#### DATA FOR ANALYSIS ####
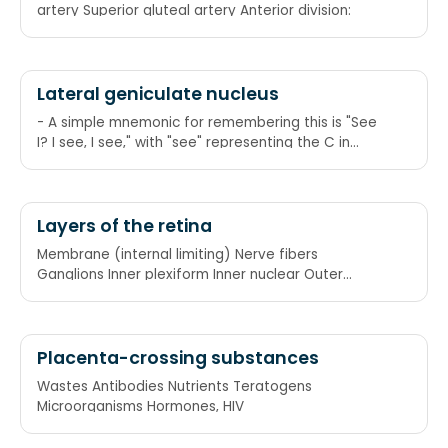
artery Superior gluteal artery Anterior division:
Lateral geniculate nucleus
- A simple mnemonic for remembering this is "See
I? I see, I see," with "see" representing the C in
"contralateral," and "I" representing the I in
"ipsilateral." Another is "Emily and Pete meet eye to
eye" as in "M and P meet I to I," or again, Magno
and Parvo meet Ipsi to Ipsi. Another way of
Layers of the retina
remembering this is 2+3=5, which is correct, so
Membrane (internal limiting) Nerve fibers
ipsilateral side, and 1+4 doesn't equal 6, so
Ganglions Inner plexiform Inner nuclear Outer
contralateral.
plexiform
Placenta-crossing substances
Wastes Antibodies Nutrients Teratogens
Microorganisms Hormones, HIV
####
# TASK INSTRUCTIONS
Work through the data above line by line and give the number of lines in which "representing" occurs. Add nothing else.

# TASK RESULT
2